#### Цитируемый отрывок
▼

Пастернак глубоко чувствует трагизм этой метафизической дилеммы. И Вотан, с его отчаянным поиском выхода из тупика логического детерминизма, в который он сам себя загнал созданием идеальной утопии Валгаллы; и Зигмунд, с его заведомо безнадежным отрицанием; и наконец, Зигфрид, ставший жертвой беспрепятственности своих побед, — всех их в конце ждет гибель, как сказочных богатырей, выбирающих разные, но равно губительные дороги. Ни одному из них не удается
Выход находится в поведении, по всей видимости совершенно неправильном и до смешного непрестижном. Здесь опять трудно удержаться от аналогии с русской волшебной сказкой, герою которой, в силу своего рода придурковатости, удается выйти — самым наивным и отчасти жульническим образом — из роковых испытаний, погубивших многих более сильных предшественников. Ключ к метафизическому успеху пастернаковского субъекта в том, что он, казалось бы прилежно следуя по определенной ему дороге, умудряется ее «потерять», сбившись куда-то в сторону необъяснимым, даже нелепым образом; и делает это как бы непроизвольно, по неспособности действовать как положено, — неспособности, за чисто отрицательный характер которой он, однако, крепко держится, не позволяя ей кристаллизоваться в преднамеренную позицию (романтического) вызова.
В применении к богатствам познаваемого мира, которыми одаряет гостеприимство науки, эта спасительно-оплошная уклончивость проявляет себя в том, что гость, в явное нарушение норм респектабельного поведения, подарки забрал, но сам не явился:
…где мы ведем себя ненаучно; где нет гостей, а лишь гостеприимство (LJ II: 31).

▲

Фрагменты из набора данных:
▼

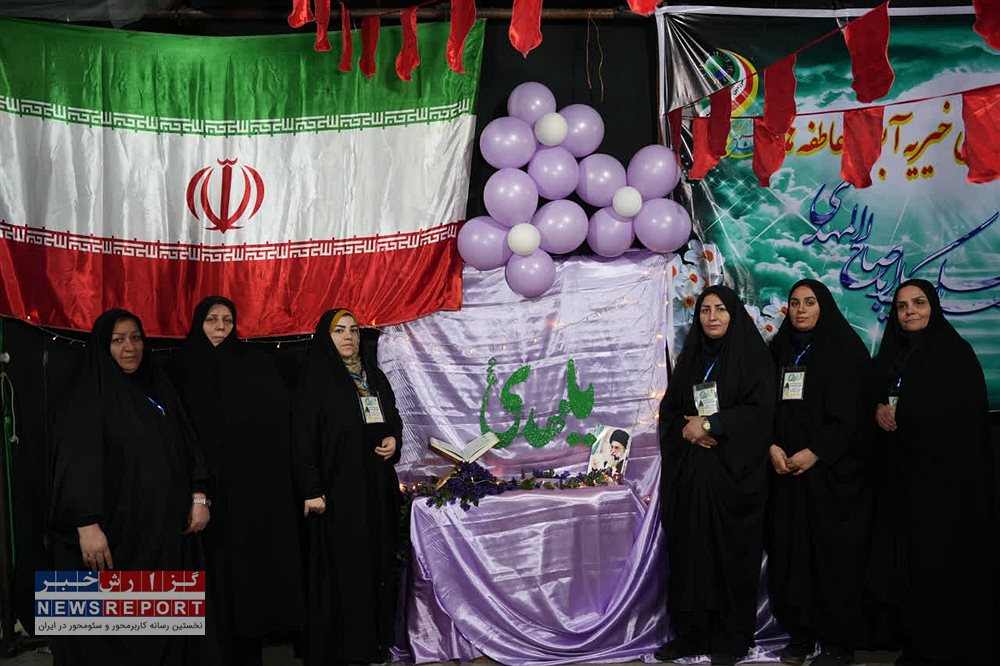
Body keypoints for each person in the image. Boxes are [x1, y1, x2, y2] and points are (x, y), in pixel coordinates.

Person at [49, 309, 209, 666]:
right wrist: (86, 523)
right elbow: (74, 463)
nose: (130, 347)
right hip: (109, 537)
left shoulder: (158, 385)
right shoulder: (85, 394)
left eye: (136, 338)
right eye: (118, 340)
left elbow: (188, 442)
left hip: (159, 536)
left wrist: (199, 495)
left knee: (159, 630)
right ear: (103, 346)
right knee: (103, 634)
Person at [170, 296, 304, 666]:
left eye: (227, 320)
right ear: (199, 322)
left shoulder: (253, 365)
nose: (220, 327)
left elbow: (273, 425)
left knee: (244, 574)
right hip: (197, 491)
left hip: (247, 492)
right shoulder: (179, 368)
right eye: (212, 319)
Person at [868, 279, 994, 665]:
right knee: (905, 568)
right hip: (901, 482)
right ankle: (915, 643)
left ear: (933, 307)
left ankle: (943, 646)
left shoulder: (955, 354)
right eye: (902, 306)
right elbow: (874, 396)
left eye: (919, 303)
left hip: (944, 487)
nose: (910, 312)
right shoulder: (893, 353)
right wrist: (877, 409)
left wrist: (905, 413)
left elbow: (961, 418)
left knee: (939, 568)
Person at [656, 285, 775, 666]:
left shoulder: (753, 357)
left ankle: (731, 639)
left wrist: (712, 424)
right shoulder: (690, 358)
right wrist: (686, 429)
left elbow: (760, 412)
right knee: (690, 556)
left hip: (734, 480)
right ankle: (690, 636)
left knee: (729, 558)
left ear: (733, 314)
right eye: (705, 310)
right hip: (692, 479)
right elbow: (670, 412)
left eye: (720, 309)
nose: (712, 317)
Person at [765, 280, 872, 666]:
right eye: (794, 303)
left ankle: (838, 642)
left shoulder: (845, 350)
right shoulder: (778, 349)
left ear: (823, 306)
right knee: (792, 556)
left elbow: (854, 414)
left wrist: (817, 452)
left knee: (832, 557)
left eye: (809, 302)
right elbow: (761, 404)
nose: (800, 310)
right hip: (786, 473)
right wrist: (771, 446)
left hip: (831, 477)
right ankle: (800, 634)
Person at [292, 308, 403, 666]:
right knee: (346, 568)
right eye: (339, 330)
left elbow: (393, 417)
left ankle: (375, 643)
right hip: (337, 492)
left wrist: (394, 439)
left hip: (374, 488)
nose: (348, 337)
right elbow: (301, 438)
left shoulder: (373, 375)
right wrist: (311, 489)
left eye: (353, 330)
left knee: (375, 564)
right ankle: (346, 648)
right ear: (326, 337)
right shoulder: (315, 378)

▲
▼

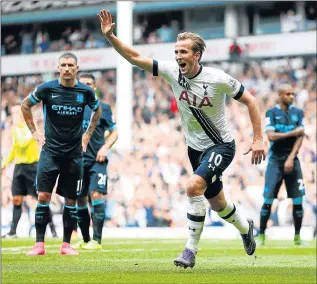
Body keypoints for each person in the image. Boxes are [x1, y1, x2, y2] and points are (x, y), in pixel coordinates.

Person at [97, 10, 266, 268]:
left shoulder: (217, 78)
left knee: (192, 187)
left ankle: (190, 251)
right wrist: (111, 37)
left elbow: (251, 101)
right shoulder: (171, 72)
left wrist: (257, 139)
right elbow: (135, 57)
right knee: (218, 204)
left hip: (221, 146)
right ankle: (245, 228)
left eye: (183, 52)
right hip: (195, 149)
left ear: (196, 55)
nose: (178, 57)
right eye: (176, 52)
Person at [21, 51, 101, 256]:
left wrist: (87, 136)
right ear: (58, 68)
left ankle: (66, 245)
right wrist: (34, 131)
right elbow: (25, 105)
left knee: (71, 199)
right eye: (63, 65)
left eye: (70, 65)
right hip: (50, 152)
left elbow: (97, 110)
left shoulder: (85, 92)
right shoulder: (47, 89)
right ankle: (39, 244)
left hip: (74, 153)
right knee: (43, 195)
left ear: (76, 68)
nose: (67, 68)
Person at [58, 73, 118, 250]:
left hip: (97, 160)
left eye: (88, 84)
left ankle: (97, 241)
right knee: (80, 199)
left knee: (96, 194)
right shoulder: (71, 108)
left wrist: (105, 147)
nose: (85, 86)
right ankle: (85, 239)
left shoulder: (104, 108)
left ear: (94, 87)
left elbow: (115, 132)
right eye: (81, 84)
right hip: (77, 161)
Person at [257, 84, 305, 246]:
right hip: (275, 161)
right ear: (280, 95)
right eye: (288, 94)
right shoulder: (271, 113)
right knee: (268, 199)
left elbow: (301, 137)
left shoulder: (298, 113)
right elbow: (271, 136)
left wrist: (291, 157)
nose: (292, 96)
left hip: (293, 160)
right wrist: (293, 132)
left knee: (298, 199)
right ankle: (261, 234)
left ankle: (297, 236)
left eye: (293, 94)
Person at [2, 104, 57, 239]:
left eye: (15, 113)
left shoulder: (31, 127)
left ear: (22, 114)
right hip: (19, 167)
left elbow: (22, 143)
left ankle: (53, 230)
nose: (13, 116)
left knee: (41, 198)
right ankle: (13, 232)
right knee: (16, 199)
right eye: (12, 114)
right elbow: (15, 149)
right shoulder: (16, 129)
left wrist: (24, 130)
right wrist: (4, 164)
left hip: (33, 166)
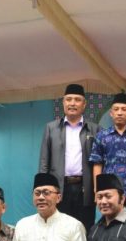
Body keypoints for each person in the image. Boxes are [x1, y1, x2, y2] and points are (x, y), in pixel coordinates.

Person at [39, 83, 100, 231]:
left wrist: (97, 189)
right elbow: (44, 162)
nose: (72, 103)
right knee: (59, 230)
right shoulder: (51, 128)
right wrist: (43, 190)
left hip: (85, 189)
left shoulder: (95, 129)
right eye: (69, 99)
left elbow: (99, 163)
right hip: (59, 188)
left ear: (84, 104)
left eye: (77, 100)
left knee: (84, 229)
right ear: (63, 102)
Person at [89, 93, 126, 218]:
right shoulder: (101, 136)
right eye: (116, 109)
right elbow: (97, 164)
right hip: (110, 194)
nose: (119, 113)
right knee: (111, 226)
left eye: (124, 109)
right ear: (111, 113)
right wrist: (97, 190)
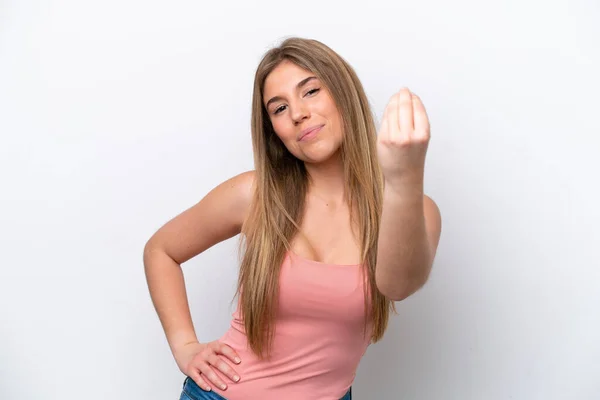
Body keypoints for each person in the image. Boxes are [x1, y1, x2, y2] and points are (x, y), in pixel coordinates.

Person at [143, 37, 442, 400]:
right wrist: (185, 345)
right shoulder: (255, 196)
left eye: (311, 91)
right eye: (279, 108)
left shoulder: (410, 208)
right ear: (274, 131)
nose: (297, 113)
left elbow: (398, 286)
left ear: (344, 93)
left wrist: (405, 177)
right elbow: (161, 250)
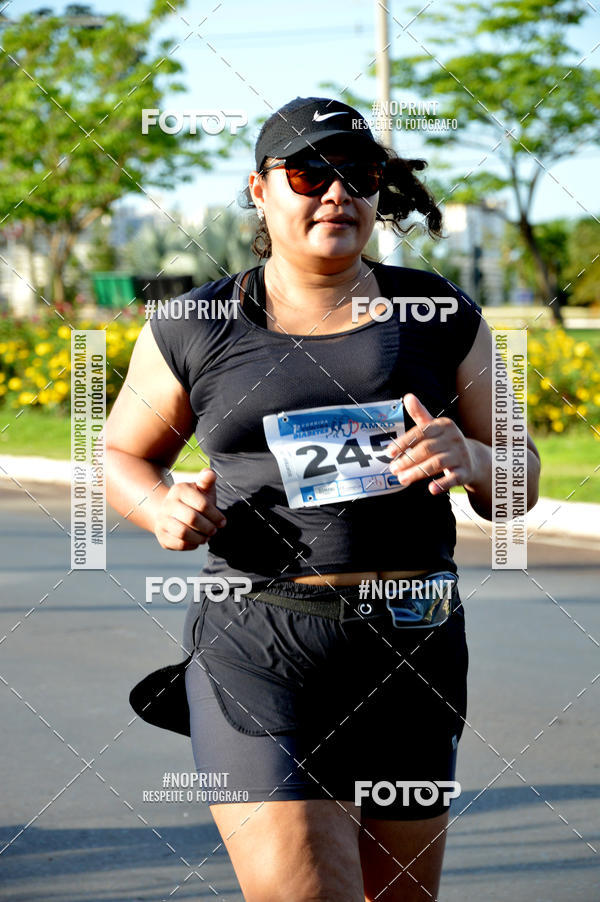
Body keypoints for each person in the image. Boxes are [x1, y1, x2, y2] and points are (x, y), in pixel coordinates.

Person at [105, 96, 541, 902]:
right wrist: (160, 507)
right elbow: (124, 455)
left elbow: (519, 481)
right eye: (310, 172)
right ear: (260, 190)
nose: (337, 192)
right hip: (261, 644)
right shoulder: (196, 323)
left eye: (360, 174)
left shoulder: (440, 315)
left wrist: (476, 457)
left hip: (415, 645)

▲

#### Задание 1
Кто, согласно отрывку о Пастернаке, стал жертвой беспрепятственности своих побед?
#### Задание 2
Переведите на английский язык предложение из отрывка о Пастернаке: «Выход находится в поведении, по всей видимости совершенно неправильном и до смешного непрестижном.»
#### Задание 3
Подхватите рассуждение о Пастернаке и допишите следующий абзац после его последней фразы.

#### Ответ 1
Зигфрид.

#### Ответ 2
The way out lies in behavior that is, to all appearances, completely wrong and ridiculously unprestigious.

#### Ответ 3
Это сказано еще до поездки в Марбург (в московских конспектах по Канту). Тем более интересен тот символический смысл, который эта запись придает эпизоду неприхода на обед к Когену, чье приглашение воспринималось как важный знак признания и отличия. В автобиографии весь эпизод представал сплошным хаосом иррациональных импульсивностей: сначала визит в Марбург сестер Высоцких, кульминацией которого явилось драматическое «предложенье», сделанное старшей сестре, и ее (более чем предсказуемый) отказ [68] ; затем, провожая сестер на вокзал, субъект «Охранной грамоты» опаздывает соскочить из тронувшегося поезда и кончает тем, что доезжает с ними до Берлина; едва вернувшись, он получает одновременно два извещения — одно от «петербургской двоюродной сестры», приглашающей приехать повидаться с ней во Франкфурт, другое от Когена с приглашением на обед, и, разумеется, немедленно вновь срывается с места, пренебрегая всяким приличием (только для того, как оказалось, чтобы встретить у Фрейденберг резкий, даже враждебный прием, надолго прервавший их интенсивное общение, — но об этом в автобиографии ни слова) [69] . В действительности встреча с Фрейденберг предшествовала не только приглашению на обед, но и выступлению в семинаре у Когена; свой доклад, следствием которого и явилось приглашение, Пастернак успел сделать в самый день возвращения из Франкфурта. Обед же он пропустил не по небрежению, а потому, что открытка с приглашением пришла во время его очередной поездки — на этот раз в Киссинген, на празднование дня рождения Иды, где присутствовала также Жозефина, в это время, несмотря на молодость (ей было 12 лет), видимо, самый близкий Пастернаку человек в семье. Когда в самый день возвращения он случайно «столкнулся» с Когеном на улице и должен был извиняться за свой неприход, ситуация — по крайней мере, в ее внешнем измерении, — не была такой мучительно неловкой, какой она предстает в автобиографии.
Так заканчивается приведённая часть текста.